Cernacek isn’t alone. Nearly three out of four cancer patients and survivors say they want to stay with their jobs and feel that work helps with recovery, according to a recent survey conducted by Harris Poll. Like Cernacek, nearly two-thirds of survivors say that they needed to work through their treatment period to make it financially.
That doesn’t mean it’s easy to stay on the job. Many people receiving cancer treatment face daunting challenges related to their career — among them, fatigue, 42 percent, pain and discomfort associated with treatments, 26 percent and slowed mental processing, or chemo-brain, 20 percent. And they may fear that disclosing a cancer diagnosis could put their job prospects at risk.
At least 61 percent of patients and survivors checked “somewhat agree” or “strongly agree” to the statement: “I feel like disclosing my cancer diagnosis will negatively affect my chances of getting hired.”
'Sense of normalcy'
When Cernacek was diagnosed she told her boss and fellow employees, most of whom rallied around her in support. “I got a lot of help from them meeting deadlines,” she remembers. Her boss wasn’t especially happy about her needs for flextime, but allowed it.
Eventually though, the company downsized and laid a number of workers off, including Cernacek. “I didn’t realize how much I needed work for internal reasons until that happened,” she says. “When I got laid off, I got so depressed. I felt useless. Work had given me a sense of normalcy.”
That sense of “normalcy” becomes very important when “your life is in crisis,” says Lillie Shockney, an associate professor at the Johns Hopkins University School of Medicine, administrative director of the Johns Hopkins Breast Center and founder of Hopkins program, Managing Cancer at Work.
“Even though people may say you should just go home and rest, sitting at home and dwelling on your cancer is not emotionally healthy,” Shockney says. “Plus, most people have a second, extended family at work. They spend as much time with their co-workers as they do with their actual families.”
In many cases, work is very much tied up with a person’s identity, says Rebecca Nellis, chief mission officer at Cancer and Careers, a non-profit organization that provides help for people who want to work during and after cancer treatment. “Cancer becomes a mortality crisis that becomes an identity crisis that becomes a financial crisis,” she says.
A big part of the financial crisis is the fact that insurance coverage is often linked to the patient’s job, and most plans have co-payments and deductibles, Shockney says.
Patients getting treatment often can’t do their jobs in exactly the same way as they had before the cancer, Nellis says. That’s where the Americans with Disabilities Act can come in. Employers are supposed to make accommodations that allow the worker to do her job.
But not every employer wants to make accommodations. “There are federal laws that require them to,” Shockney says. “But not everyone in leadership positions knows what the laws are.”
Cernacek suspects that her cancer might have had something to do with the loss of her job, with several months of treatments remaining. A new position was found for every other administrative assistant, she says.
Job hunting challenges
The layoff left her searching for a new job when she was looking especially ill. “I still didn’t have all my hair back,” she says. “My skin didn’t look good. I did temporary work from home, but it wasn’t bringing in enough money. Even after I got much better it was a two-year job search.”
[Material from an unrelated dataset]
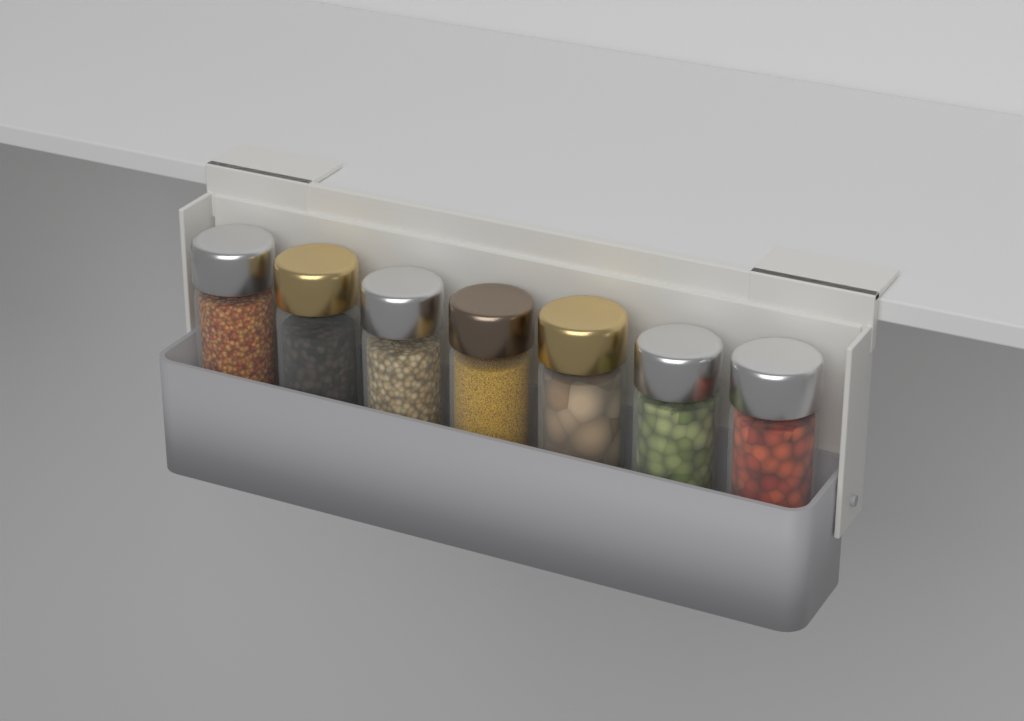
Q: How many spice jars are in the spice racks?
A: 7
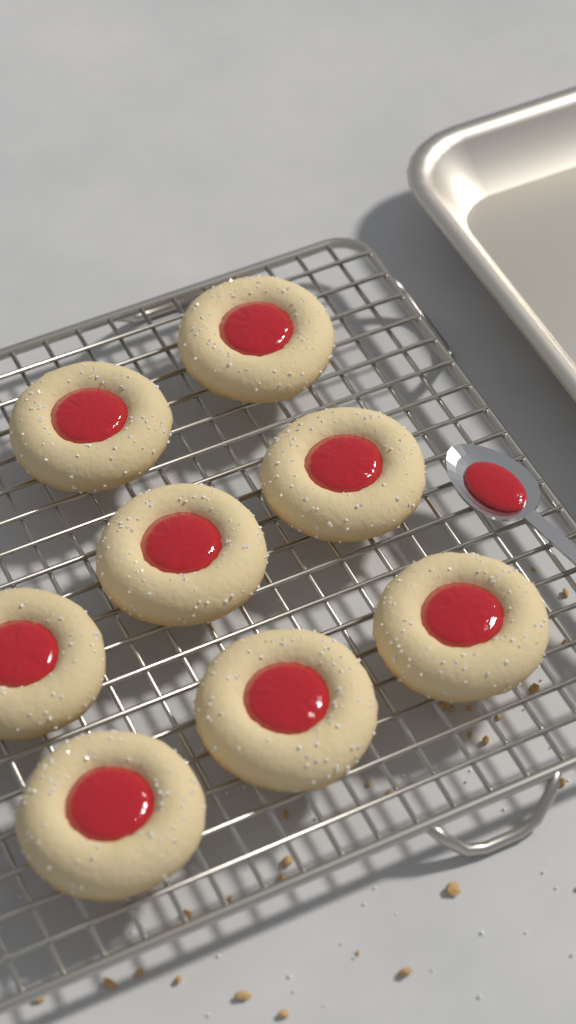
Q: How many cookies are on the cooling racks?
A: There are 8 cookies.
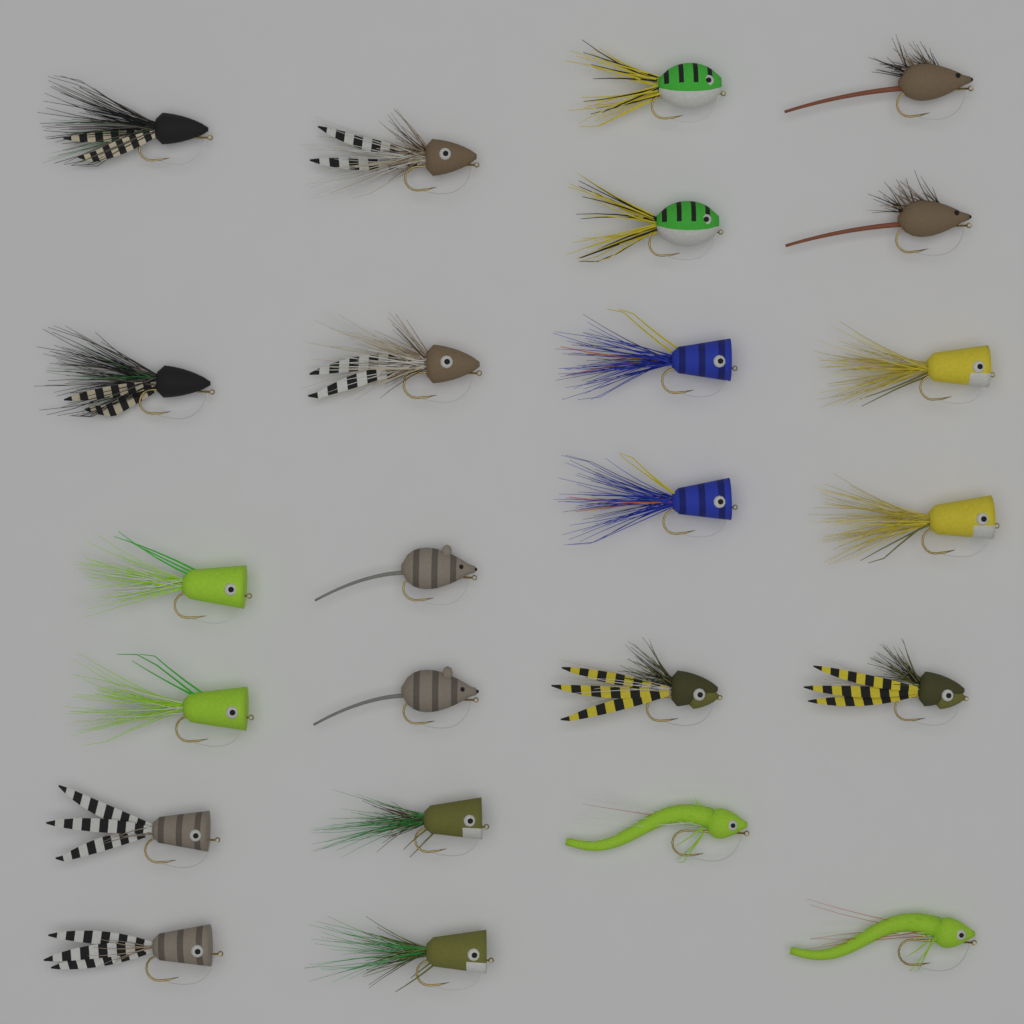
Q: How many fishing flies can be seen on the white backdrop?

With a large gap on her resume, job hunting was a challenge. Cernacek wasn’t comfortable telling prospective employers about her cancer.
Desperate for help, Cernacek eventually reached out to Cancer and Careers. With a career counselor, Cernacek learned how to re-craft her resume and how to deal with questions about the gap in her employment history. Eventually she found a new job.
Her cancer, she says, never came up in the interview.
“They know now because I’m very public about it,” she says. “So I was upfront about it after I was hired. I mentioned it casually, saying ‘I’m a survivor.’ They just said ‘Oh that’s great! Congratulations!”